Backgr(ound) Removal:
This is a horizontal filtering method that removes horizontal bands, sometimes
called ringing, from the data. Perfectly flat, horizontal bands are unlikely to be real features in the
subsurface but are more often the result of system noise or lower frequency interference. Background
removal works by averaging together n scans and then subtracting that averaged scan from each scan. The
averaged scan should only have signals which are present in all n scans and thus should only remove
horizontal bands with a length of n scans or greater. Care must be taken here to not remove real horizontal
features, so n should be a large number. Values of 100+ scans are usually enough. Note that any value
you enter will remove the direct wave since this is a signal which is present in all scans.
Noise Band Removal:
Toggles On/Off a horizontal band filter. This filter is designed to downplay
horizontal noise artifacts resulting from wet or clayey conditions and is weighted to not impact hyperbolic
features as much. This filter will also remove the direct wave from the top of the screen.
Signal Floor:
This is an information tool designed to display the effective limit of your penetration. It
uses a specialized algorithm to analyze the signal to noise ratio. Once a threshold is crossed, the software
will overlay a green shade on the noisy data. Large, highly reflective targets may still be visible in this
region, but lower or mid amplitude targets may not be seen. RADAN will display the signal floor
information if the data were collected with the tool turned on.
Gain
Gain is signal amplification, basically “turning up the
volume” on the received signal.

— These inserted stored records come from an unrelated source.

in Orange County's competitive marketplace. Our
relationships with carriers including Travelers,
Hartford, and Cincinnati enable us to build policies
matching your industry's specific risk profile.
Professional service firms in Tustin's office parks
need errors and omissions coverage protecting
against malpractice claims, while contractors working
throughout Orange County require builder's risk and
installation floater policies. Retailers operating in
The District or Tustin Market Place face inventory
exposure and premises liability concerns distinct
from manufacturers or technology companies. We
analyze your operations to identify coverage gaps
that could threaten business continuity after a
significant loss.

GPR energy gets
absorbed by the soils or sediments as it moves though
the subsurface. The term for this absorption is
“attenuation.” Different materials attenuate GPR
energy at different rates. Highly attenuative materials
are sometimes called “lossy.” While it is very difficult
to know exactly how lossy a material is before
surveying, more highly conductive materials such as
wet clays, soils with agricultural runoff, and high salt
areas are typically more lossy. Gain counters the
effects of attenuation by adding more amplification at different depths. No additional energy is sent from
the antenna however; gain works strictly with the received signal.
Gain operates on a number of points which are evenly distributed along the time scale. Deeper (later)
areas will require more gain than shallower (earlier) ones. Since the amount of gain added varies with the
point’s position on the time scale, this process is often called “time variable gain” or TVG. Furthermore,
the software only changes the gain amount at the gain points, so it is important to set an adequate number
of points. In an area with complex stratigraphy, you may want more points than in an area with
homogenous conditions. Opening the O-scope display will show the gain curve as a red line
superimposed on the scan trace. The location of each point is represented by a small dot along the curve.
Each successive gain point should be equal to or greater than the previous point.